As we continue to monitor the situation regarding the future of the DACA program, below are some key talking points about the Supreme Court's recent decision to decline to hear the DACA case without first being heard by the lower courts.
- The U.S. Supreme Court on Monday declined to hear the Trump administration's appeal of a federal judge's ruling that requires the government to keep the Deferred Action for Childhood Arrivals program open for renewals.
- Under lower court orders that remain in effect, the Department of Homeland Security must continue to accept applications from the roughly 700,000 young people who are currently enrolled in the program, known as DACA, as well as individuals whose DACA grant has expired.
- The lower court's decision does not allow Dreamers to apply for DACA if they have never before applied for the initiative, including Dreamers who are aging into eligibility, couldn't afford the filing fees, or are newly eligible for the initiative. These Dreamers remain at risk of deportation, as do the DACA recipients whose protections have expired while they wait for USCIS to process their renewal applications.
- In a brief order, the court said simply, "It is assumed the court of appeals will act expeditiously to decide this case."
- While Monday's denial gives Dreamers a breath of relief while the case works its way through lower courts, Congress must still act immediately to pass the Dream Act.
- Congress needs to stop kicking the can down the road and move forward on the Dream Act now.
- A bipartisan Dream Act was first introduced in 2001. It is shocking that nearly 20 years later, while Dreamers are still making America a better and stronger nation, Congress has not found the courage to provide them with protection from deportation, and secure for them the promise of a better life as Americans.
- Dreamers across the country deserve the certainty that only permanent legislative protections can bring.
- While some thought the Supreme Court would take up the case, in practice, the justices rarely accept appeals asking them to bypass the lower courts if there is no split in view among the circuits. The justices rejected the Trump Administration's effort to bypass the lower courts.
- DACA allows children of undocumented immigrants, known as Dreamers, to remain here if they were under 16 when their parents brought them to the U.S. and if they arrived by 2007. DACA recipients can renew their applications every two years.
- Monday's action by the Supreme Court leaves the DACA challenge pending, expected to be taken up by the 2nd and 9th Circuit courts.
- Truly, Congressional action, and a permanent fix for Dreamers is the only solution that makes sense both pragmatically and morally.
BACKGROUND ON THE CASE IN QUESTION
- On Jan. 9, a federal judge in San Francisco, William Alsup, ruled in favor of the University of California and its president, former Homeland Security secretary Janet Napolitano. They sued to keep the program going after the Trump administration said in September that it would end it within six months. Alsup said Attorney General Jeff Sessions had wrongly concluded that DACA was put in place without proper legal authority.
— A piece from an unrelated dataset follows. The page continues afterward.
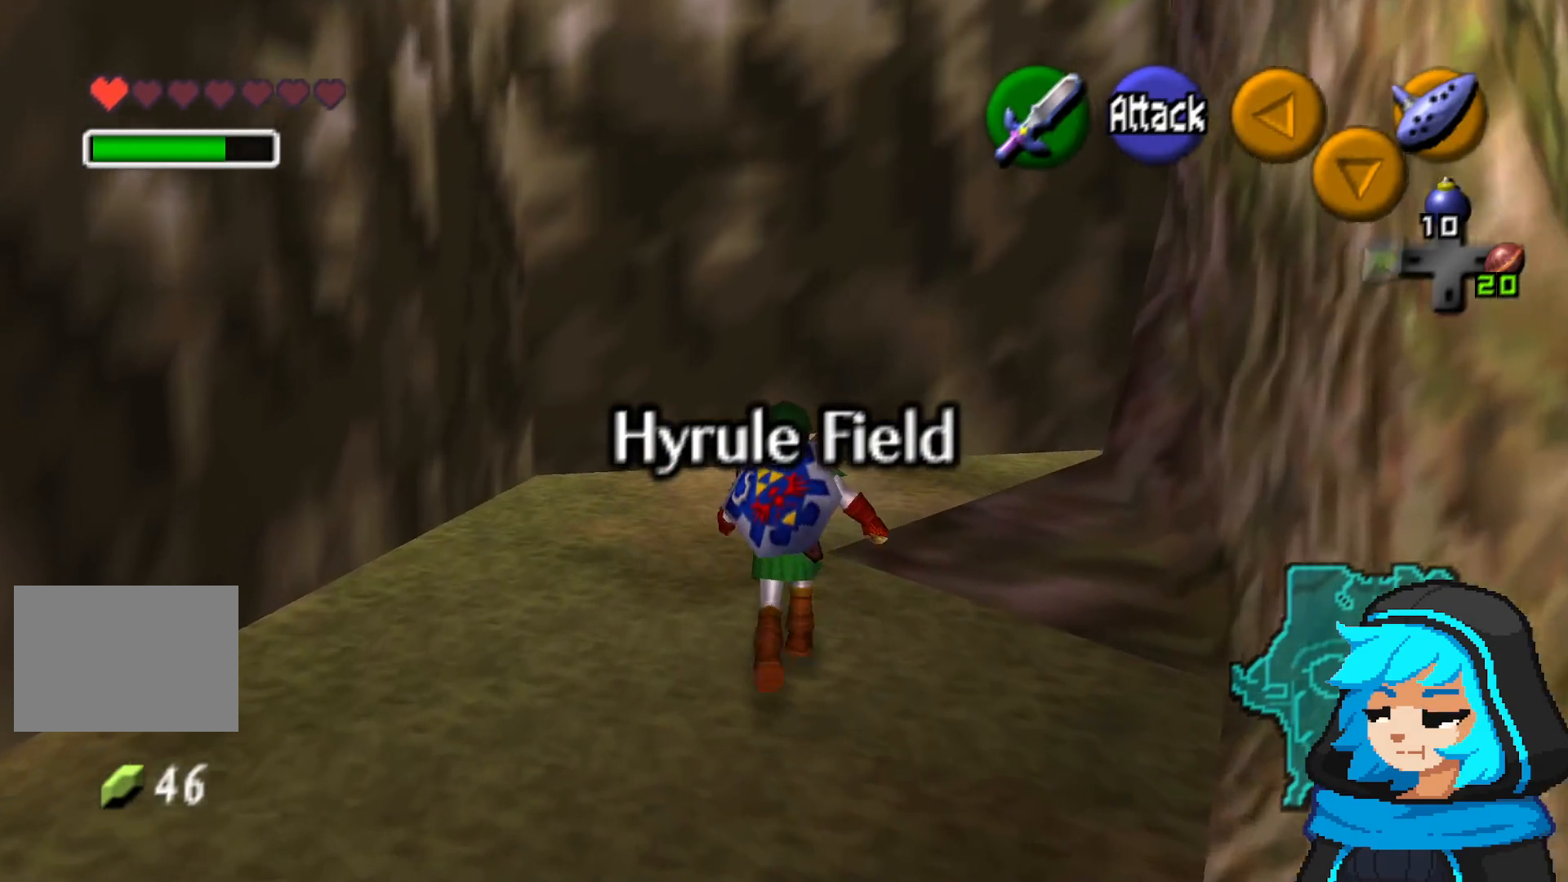
{"dt_ms": 500, "buttons": [], "left_stick": "up-right", "events": [[283, "left_stick", "up-right"]]}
- The Justice Department immediately said it would contest that ruling before the 9th Circuit Court of Appeals in California. But government lawyers also asked the Supreme Court to take the highly unusual step of agreeing to hear the case, bypassing the appeals court.
- The Supreme Court has agreed only about a dozen times in the past century to immediately take a case and bypass the federal appeals courts, and those case usually involve a national emergency, such as nationwide strikes in the steel and coal industries.
- In asking the court to take the case, the Justice Department took another unusual step in declining to ask the justices to block the lower court order in the meantime, which would have allowed the government to shut DACA down as planned. Such a start-and-stop approach, the government said, would frustrate the goal of winding the program down in an orderly way.